Further down was a Dutch Royal Navy vessel, the Van Speijk. This is a multipurpose Frigate and currently in use to catch drug smugglers coming up from the South American continent. Not so long ago they had a catch of over a 1000 pounds of pure cocaine. In street value it would have made enough to have turned all the crew into millionaires. The ship is named after a Dutch Navy man Jan van Speijk who during the Belgian revolution, when the southern Netherlands split from the northern Netherlands, blew himself and his ship up than let it not fall in the hands of the separatists. The Dutch King of the time then decreed that from then on there would always be a ship in service named Van Speijk. They were docked at the old container terminal and conveniently just across from the local Fancy Fair or Kermis in the Dutch language.

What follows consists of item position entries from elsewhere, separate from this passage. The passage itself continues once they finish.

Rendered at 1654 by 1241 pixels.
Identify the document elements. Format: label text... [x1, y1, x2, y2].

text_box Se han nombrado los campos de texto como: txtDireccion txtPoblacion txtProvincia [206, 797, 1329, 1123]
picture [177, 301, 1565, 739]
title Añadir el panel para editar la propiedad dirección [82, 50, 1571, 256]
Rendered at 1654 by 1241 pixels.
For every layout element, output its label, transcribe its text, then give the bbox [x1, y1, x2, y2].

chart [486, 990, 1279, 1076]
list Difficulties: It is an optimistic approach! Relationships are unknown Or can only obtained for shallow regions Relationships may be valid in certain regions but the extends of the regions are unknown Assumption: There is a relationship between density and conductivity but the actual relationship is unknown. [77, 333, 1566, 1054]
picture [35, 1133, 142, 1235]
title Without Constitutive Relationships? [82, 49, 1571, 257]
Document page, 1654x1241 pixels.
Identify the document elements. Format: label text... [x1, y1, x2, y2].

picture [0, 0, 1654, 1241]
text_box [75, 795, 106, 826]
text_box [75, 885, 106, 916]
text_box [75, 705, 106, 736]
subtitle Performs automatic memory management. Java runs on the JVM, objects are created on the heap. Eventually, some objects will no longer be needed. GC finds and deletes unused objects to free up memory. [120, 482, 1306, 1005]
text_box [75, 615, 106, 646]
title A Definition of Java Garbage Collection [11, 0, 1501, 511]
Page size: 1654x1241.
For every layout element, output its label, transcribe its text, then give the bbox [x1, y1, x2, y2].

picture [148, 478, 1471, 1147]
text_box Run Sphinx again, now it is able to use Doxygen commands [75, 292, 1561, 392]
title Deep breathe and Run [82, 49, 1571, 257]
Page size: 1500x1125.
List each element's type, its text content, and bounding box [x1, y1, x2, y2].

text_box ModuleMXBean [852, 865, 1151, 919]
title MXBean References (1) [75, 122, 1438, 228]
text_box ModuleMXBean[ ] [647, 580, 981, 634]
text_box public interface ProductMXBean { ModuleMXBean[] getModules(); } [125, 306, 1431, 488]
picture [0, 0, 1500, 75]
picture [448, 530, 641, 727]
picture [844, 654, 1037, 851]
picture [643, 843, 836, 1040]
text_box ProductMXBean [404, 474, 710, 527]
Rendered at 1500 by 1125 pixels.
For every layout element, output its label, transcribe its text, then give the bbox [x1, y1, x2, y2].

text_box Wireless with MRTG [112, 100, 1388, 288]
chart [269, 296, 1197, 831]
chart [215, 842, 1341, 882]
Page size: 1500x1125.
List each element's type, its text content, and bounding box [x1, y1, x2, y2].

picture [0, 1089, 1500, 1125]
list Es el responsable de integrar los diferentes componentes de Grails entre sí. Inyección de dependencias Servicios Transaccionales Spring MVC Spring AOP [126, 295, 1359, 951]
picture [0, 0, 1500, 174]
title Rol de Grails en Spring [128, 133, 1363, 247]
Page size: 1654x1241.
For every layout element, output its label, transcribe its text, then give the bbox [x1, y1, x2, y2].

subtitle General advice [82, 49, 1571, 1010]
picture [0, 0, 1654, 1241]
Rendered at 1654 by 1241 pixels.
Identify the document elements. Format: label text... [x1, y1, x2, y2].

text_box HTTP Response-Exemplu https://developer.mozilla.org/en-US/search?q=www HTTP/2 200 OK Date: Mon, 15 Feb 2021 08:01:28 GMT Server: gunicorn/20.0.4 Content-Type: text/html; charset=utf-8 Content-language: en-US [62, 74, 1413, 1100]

In the course of the evening the wind started to die down as it often does in the Carib after sun set and that gave a very nice view while sitting on the deck and watching the sun set. Tonight we will sail at 23.00 to go just around the corner to Curacao; a maximum distance of about 60 miles. There we will be docked by 08.00 hrs. and we are supposed to go inside and dock on the west side of the Schottegate. For that we need less wind than we had today as the wind will be full on the beam when going in. But the weather system should pass through tonight and that means for tomorrow a lot less wind but maybe a rainy day. Not so good for our guests but I do not think that the locals will complain too much.